PROJECT SUMMARY / ABSTRACT The overall goal of this proposal is to explore the molecular and electrophysiological role of NFATC1 as a novel atrial fibrillation (AF) susceptibility gene and to define the previously unknown contribution of NFATC1 to atrial excitability. AF, the most common sustained arrhythmia encountered in clinical practice, has an economic burden exceeding $7 billion in annual health care costs. Emerging evidence implicates cardiac transcription factors in the pathogenesis in both familial forms of AF and AF in the general population. We identified a mutation in the cardiac transcription factor NFATC1 in a high-risk Utah pedigree defined by young onset AF. NFATC1 is a Ca2+- dependent transcription factor postulated to play a role in cardiac development, but up until now has never been associated with cardiac excitability. Our exciting preliminary data identify a novel role for NFATC1 in modulating atrial excitability, in that nfatc1 null zebrafish develop spontaneous atrial tachyarrhythmia and juvenile sudden death. Aim 1 seeks to define the biochemical, molecular and electrophysiological basis of the mutant NFATC1 dysfunction, using the HL-1 atrial cell line, a human cell culture model (patient-specific and genome-edited induced pluripotent stem cell derived cardiomyocytes, iPSC-CMs), and a whole animal model (transgenic zebrafish). Aim 2 characterizes the role of NFATC1 in modulating atrial excitability by exploring the molecular and electrophysiological basis for the atrial tachyarrhythmia in nfatc1 null zebrafish. Aim 3 will define NFATC1- controlled transcriptional networks and gene pathways that regulate cardiac excitability, using single-cell RNA- Seq, ChIP-Seq and ChIP-Mass Spectroscopy in human atrium and NFATC1 null and WT iPSC-CMs. Our proposal leverages human genetics, genome-editing techniques, state-of-the-art Next-Gen sequencing modalities and bioinformatics, and electrophysiology to comprehensively characterize the novel role of NFATC1 in cardiac excitability and AF pathogenesis. An understanding of a key transcriptional network that regulates ion channel gene expression and atrial excitability will provide a broader, and more comprehensive understanding of arrhythmia susceptibility and lay the foundation for novel AF therapies.

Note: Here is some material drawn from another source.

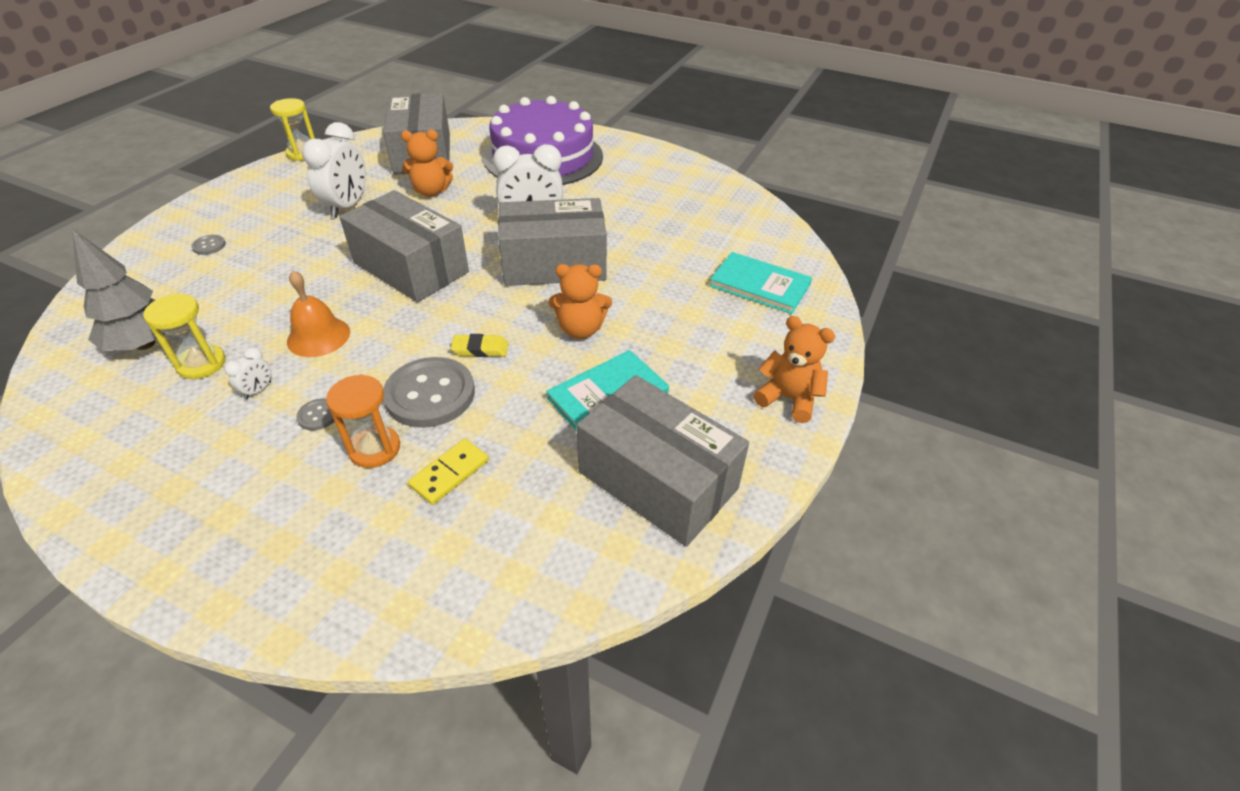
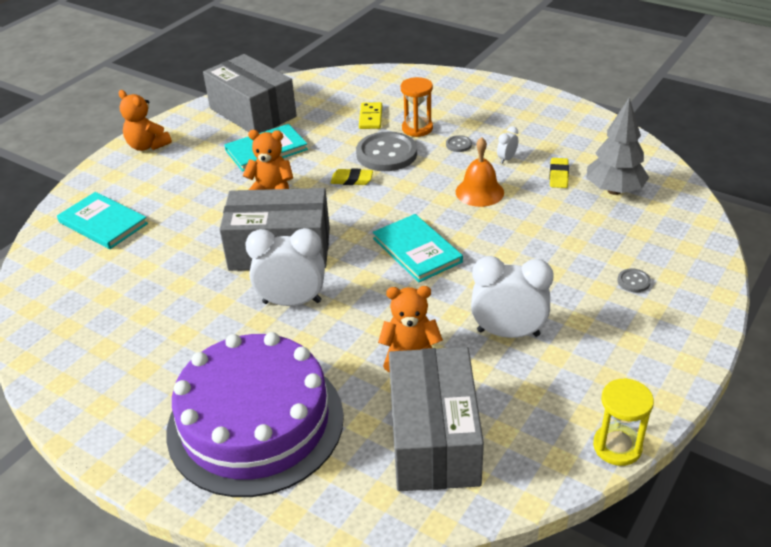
camera: 170 degrees left, 5 degrees down
yellow hourglass [143,293,226,379] -> yellow eraser [549,158,569,188]
white clock [302,122,366,218] -> white clock turned 75 degrees clockwise [471,256,554,338]
grey box [339,190,469,302] -> turquoise book [373,214,463,282]
yellow domino [408,439,489,505] -> yellow domino turned 45 degrees counterclockwise [359,102,382,129]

项目概要/摘要 该提案的总体目标是探索 NFATC1 作为一种新型药物的分子和电生理作用。 心房颤动 (AF) 易感基因，并定义 NFATC1 对心房颤动的先前未知的贡献 兴奋性。房颤是临床实践中最常见的持续性心律失常，具有经济负担 每年的医疗保健费用超过 70 亿美元。新的证据表明心脏转录因子 AF 家族型和一般人群中 AF 的发病机制。我们发现了一个突变 心脏转录因子 NFATC1 在由年轻发病 AF 定义的高危犹他州家系中。 NFATC1 是一种 Ca2+- 依赖转录因子被认为在心脏发育中发挥作用，但迄今为止从未被证实 与心脏兴奋性有关。我们令人兴奋的初步数据确定了 NFATC1 在调节中的新作用 心房兴奋性，nfatc1 缺失的斑马鱼会出现自发性房性快速心律失常和幼年突发性猝死 死亡。目标 1 试图确定 NFATC1 突变体的生化、分子和电生理学基础 功能障碍，使用 HL-1 心房细胞系，一种人类细胞培养模型（患者特异性和基因组编辑 诱导多能干细胞衍生的心肌细胞（iPSC-CM）和整个动物模型（转基因 斑马鱼）。目标 2 通过探索分子机制来表征 NFATC1 在调节心房兴奋性中的作用 nfatc1 缺失斑马鱼房性快速心律失常的电生理学基础。目标 3 将定义 NFATC1- 使用单细胞 RNA-控制转录网络和调节心脏兴奋性的基因途径 人心房以及 NFATC1 null 和 WT iPSC-CM 中的 Seq、ChIP-Seq 和 ChIP-质谱。 我们的提案利用了人类遗传学、基因组编辑技术、最先进的下一代测序 模态和生物信息学以及电生理学来全面表征 NFATC1 的新作用 心脏兴奋性和 AF 发病机制。了解调节离子的关键转录网络 通道基因表达和心房兴奋性将提供更广泛、更全面的理解 心律失常易感性的研究，为新型 AF 疗法奠定基础。